■ **Yapılacak İşler**:
• a. Kaynak metne göre şu soruları yanıtlayın.
(i) Üçlü Bağlaşma Antlaşması hangi ülkelerle yapılmıştır?
(ii) İsmet İnönü 1960'larda aktarılan konuşmayı kiminle yapmıştır?
(iii) DP, “ödün verme yarışının” bayrağını hangi tarihte devralmıştır?
• b. Kaynak metinde “1945 Sonrası ve” ile “1950 de devraldı.” arasındaki bölümü, bu iki ifade de dahil olmak üzere hiç değiştirmeden yeniden yazın.

■ **Kaynak Metin**:
---

1939-1950 arasındaki 11 yıl, Kemalist atılımların durdurulduğu, geri dönüş sürecinin başladığı, çelişkilerle dolu bir dönemdir. Bu dönemde, gerek henüz etkisini yitirmemiş olan devrim ilkeleri ve gerekse geri dönüş uygulamaları varlığını sürdürmüştür. Batı’yla uzlaşma ve giderek emperyalizmin etkisine girmekle sonuçlanan bu süreç; İngiltere ve Fransa ile yapılan Üçlü Bağlaşma Antlaşmasıyla başlamış, değişik aşama ve yoğunluklardan geçerek günümüze dek sürmüştür.
İsmet İnönü 1960’larda, Abdi İpekçi ile yaptığı bir konuşmada şöyle söylüyordu;“Demokratik rejime karar verdiğimiz zaman, büyük otorite ile büyük reformların hemen yapılabileceği dönemin değiştiğini, değişmesi gerektiğini kabul etmiş oluyorduk”.9
Değerlendirmedeki dikkat çekici yan, “büyük otorite ile büyük reformların yapılması döneminin” yalnızca değişmiş olması söylemek değil, “değişmesi gerektiği” yönündeki kabuldür. Burada devrimci dönemin, nesnel koşullar nedeniyle sona erdiği söylenmiyor, devrimcilikten vazgeçildiği kabul ediliyor. Oysa, Kemalist düşünce ve eylem; “sürekli devrim” anlayışı üzerine oturuyor ve “hiçbir gerçek devrim, gerçeği görenlerin dışında çoğunluğun oyuna başvurularak yapılamaz” 10 “devrimler yalnızca başlar, bitişi diye bir şey yoktur” diyordu.11
Görüşler arasındaki niteliksel karşıtlık, dünya görüşlerine dayanan yapısal bir ayrım mı, yoksa zaman içinde yeni koşulların neden olduğu düşünce değişikliği miydi? Bu sorunun yanıtını, İsmet İnönü’nün, Mustafa Kemal’e 1919 yılında, henüz İstanbul’dayken yazdığı mektupta aramak gerekir; “Bütün memleketi parçalamadan ülkeyi bir Amerikan denetimine bırakmak, yaşayabilmek için tek uygun çare gibidir”.12
 
1945 Sonrası ve ABD
 
1945 sonrasında artan ABD etkisi ve girişilen seçim yarışı, Atatürkçülükten verilen ödünlerin nicelik ve kapsam olarak artmasına yol açtı. 1930 Serbest Fırka girişimini kendine örnek alan DP ve CHP, bu konuda birbirleri ile yarışır duruma geldi. Yönetimdeki parti olarak CHP’nin eylemleri,  uygulandığı için daha etkin ve kalıcı oldu. DP, “ödün verme yarışının”  bayrağını, 15 Mayıs 1950 de devraldı.

---

■ **Sağlanan Veriler**:
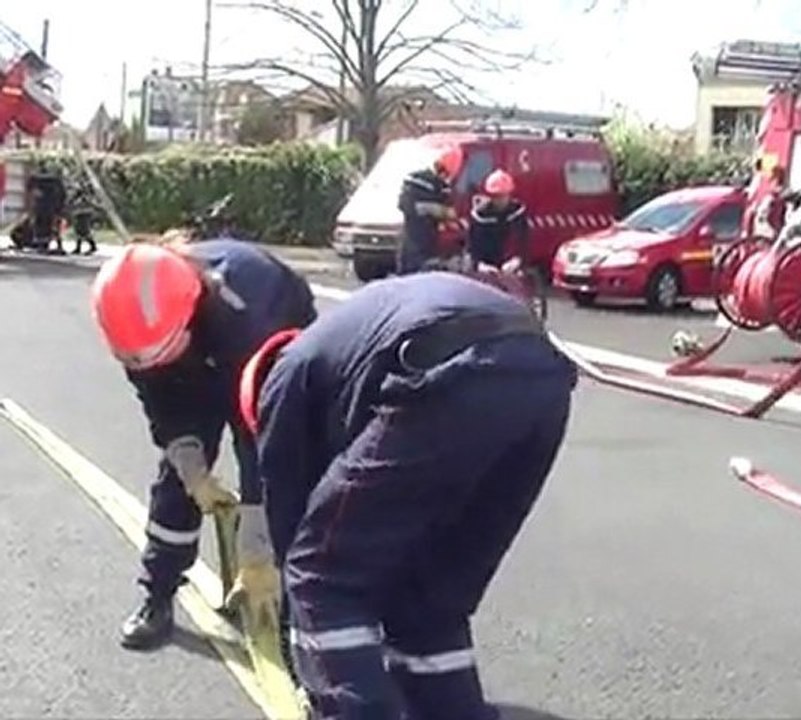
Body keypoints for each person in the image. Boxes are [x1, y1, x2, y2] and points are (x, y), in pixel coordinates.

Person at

---

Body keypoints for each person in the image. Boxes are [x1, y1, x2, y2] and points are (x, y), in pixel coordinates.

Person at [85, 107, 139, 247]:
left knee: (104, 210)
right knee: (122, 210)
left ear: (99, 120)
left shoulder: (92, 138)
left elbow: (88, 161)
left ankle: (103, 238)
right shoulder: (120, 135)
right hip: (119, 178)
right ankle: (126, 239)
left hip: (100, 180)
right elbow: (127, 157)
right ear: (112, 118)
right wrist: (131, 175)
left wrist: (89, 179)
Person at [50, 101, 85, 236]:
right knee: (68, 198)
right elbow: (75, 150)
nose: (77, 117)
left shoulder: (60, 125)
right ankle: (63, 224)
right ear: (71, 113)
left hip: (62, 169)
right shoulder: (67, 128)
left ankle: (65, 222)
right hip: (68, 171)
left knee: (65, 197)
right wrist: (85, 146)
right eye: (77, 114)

---

■ **Yanıtlar**:
• a.
(i) İngiltere ve Fransa
(ii) Abdi İpekçi
(iii) 15 Mayıs 1950

• b.
1945 Sonrası ve ABD
 
1945 sonrasında artan ABD etkisi ve girişilen seçim yarışı, Atatürkçülükten verilen ödünlerin nicelik ve kapsam olarak artmasına yol açtı. 1930 Serbest Fırka girişimini kendine örnek alan DP ve CHP, bu konuda birbirleri ile yarışır duruma geldi. Yönetimdeki parti olarak CHP’nin eylemleri,  uygulandığı için daha etkin ve kalıcı oldu. DP, “ödün verme yarışının”  bayrağını, 15 Mayıs 1950 de devraldı.